Of the 440 responses to my column about student First Amendment rights (I said they didn’t have any) only 37 were on my side. The other 403 were decidedly (and sometimes vehemently) hostile, and their hostility was often directed at my assertion that even when schools teach the history and principles of democracy, they have no obligation to institute or adhere to democratic procedures in the classroom or in the general conduct of school business. A number of respondents agreed with Adriane’s insistence that “The constitution governs the entirety of the United States” including schools and universities, and the notion that it “can be selectively applied is ludicrous.” Shouldn’t it be the case, asks chun li, that “institutions within a democracy be themselves … democratic?”

The syllogism underlying these comments is (1) America is a democracy (2) Schools and universities are situated within that democracy (3) Therefore schools and universities should be ordered and administered according to democratic principles. But democracy is a system of political organization, not a model for organizing every aspect of daily life. Democracy gives a particular set of answers to traditional questions in political theory: Who governs? How are the mechanisms of government to be established? By what process can they be altered? What are the safeguards against abuses of government power?

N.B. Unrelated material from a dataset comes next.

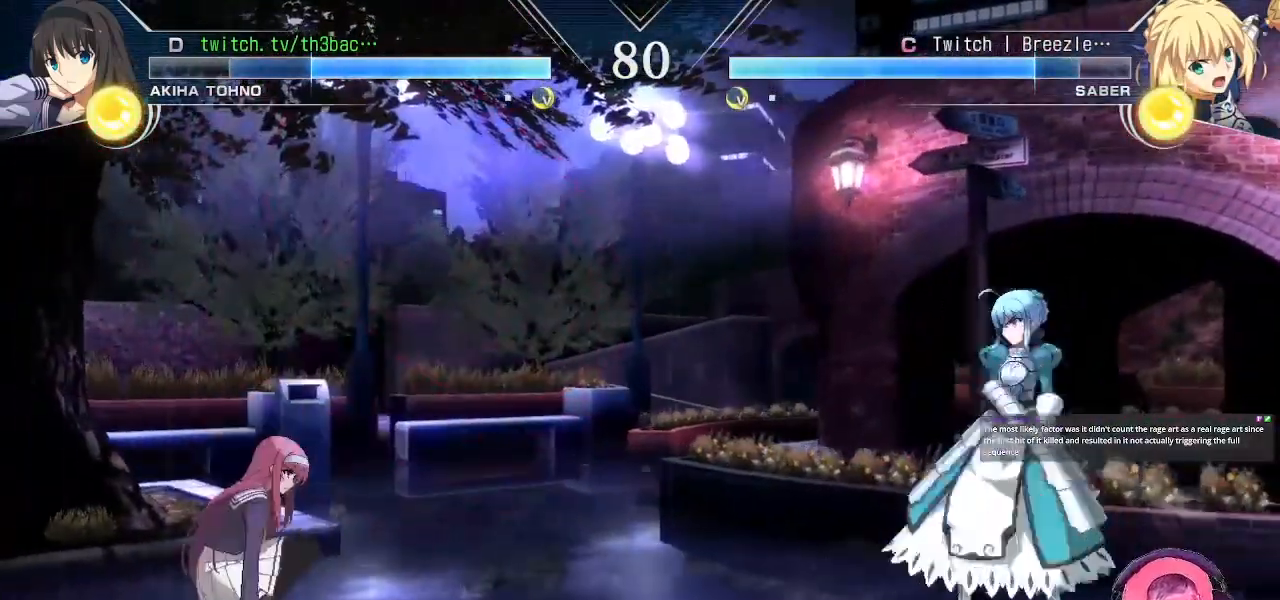
{"buttons": [], "left_stick": "center", "events": [[17, "left_stick", "down-right"], [50, "TRIANGLE", "down"], [67, "left_stick", "right"], [167, "left_stick", "center"], [200, "TRIANGLE", "up"]]}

Democracy’s answers to those questions are markedly different from the answers that would be given by the proponents of other systems – theocracy, monarchy, oligarchy, tribalism, feudalism – and central to those answers is the obligation of the state to safeguard the rights (enumerated and unenumerated) of its citizens, including the right to assemble and speak freely. The point at issue is do citizens enjoy those rights in any or all contexts, or do they enjoy them only in those contexts in which they are participating in the political process – voting, speaking in public forums, writing letters to the editor, etc.?

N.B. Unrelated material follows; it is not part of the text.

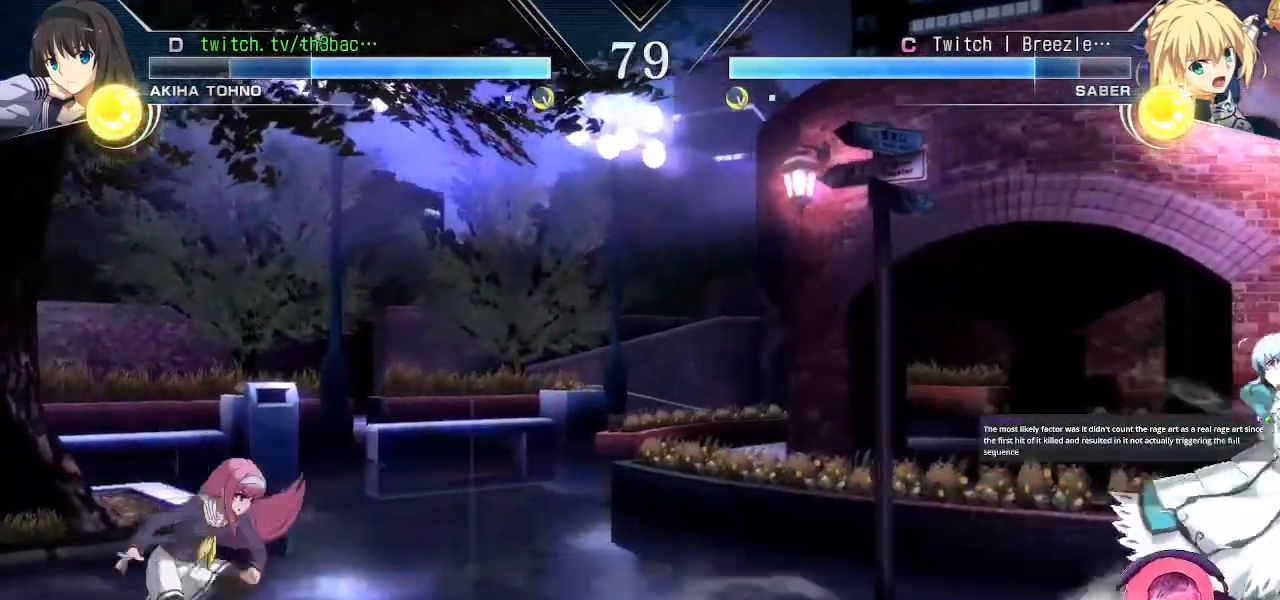
{"buttons": [], "left_stick": "center", "events": [[17, "left_stick", "right"], [167, "left_stick", "down"], [300, "TRIANGLE", "down"], [300, "left_stick", "right"], [400, "TRIANGLE", "up"], [417, "left_stick", "center"]]}
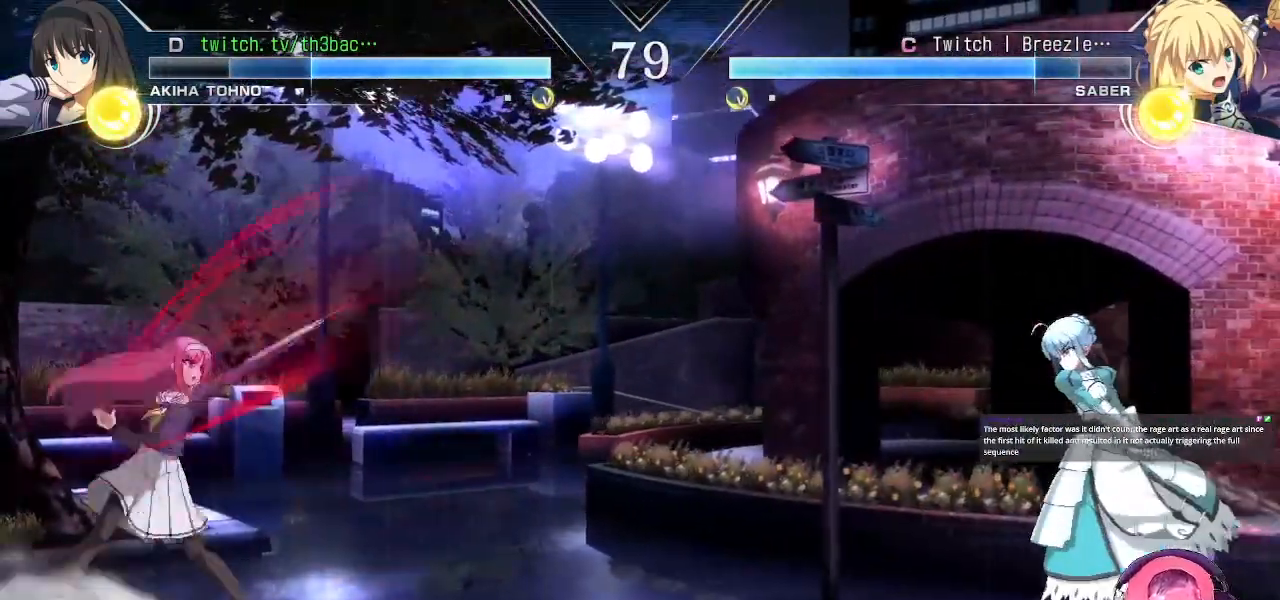
{"buttons": [], "left_stick": "down", "events": [[117, "left_stick", "left"], [317, "left_stick", "center"], [383, "left_stick", "right"], [483, "left_stick", "down"]]}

My answer would be the latter, and it is also the Supreme Court’s answer (with some qualifications) in series of cases stretching from Pickering v. Board of Education (1968) to Garcetti v. Ceballos (2006). The issue posed in these cases is whether a public employee is limited in his or her right of free speech by an employer’s interest in promoting the efficiency of the unit’s operation. Are employees who speak in ways disfavored by their employers to be regarded as citizens exercising their inalienable rights or as workers subject to the discipline of their superiors? The Court says it depends, and fashions a test. When an employee “speaks not as a citizen upon matters of public concern, but instead as an employee upon matters only of personal interest . . . a federal court is not the appropriate forum in which to review the wisdom of a personnel decision . . . in reaction to the employee’s behavior.” Indeed, even if the speech does touch on matters of public concern, the Court must still “balance the First Amendment interests” against the interest in the “effective and efficient” operation of public business (Connick v. Meyers, 1983).

To be sure, the application of the test will deliver different results in different situations, but the principle is clear, and it is firmly enunciated by Justice Steven Breyer in Garcetti: “[J]udges must apply different protective presumptions in different contexts, scrutinizing government’s speech-related restrictions differently depending upon the general category of activity.”

In short, First Amendment rights do not travel as a matter of course; they can be trumped by the procedures and protocols of both public and private organizations and institutions, and they often are. Kaia asks, “If the First Amendment rights of teachers are limited in their places of work, to what extent are the same rights limited for U.S. Citizens in other fields?” The limitations will vary according to the practices and customs of the enterprise, but by and large the limitations will be a fact of everyday life, and while an employee might be able to make a case to a superior for more latitude in speaking, that case will likely never be made before a court, unless the restriction or the disciplinary action that accompanies it can be shown to be an act of discrimination aimed at someone because of his or her gender, race, ethnicity, age or religion. (And in some contexts – religious organizations, for example – even discriminatory actions of that usually forbidden kind may pass constitutional muster.)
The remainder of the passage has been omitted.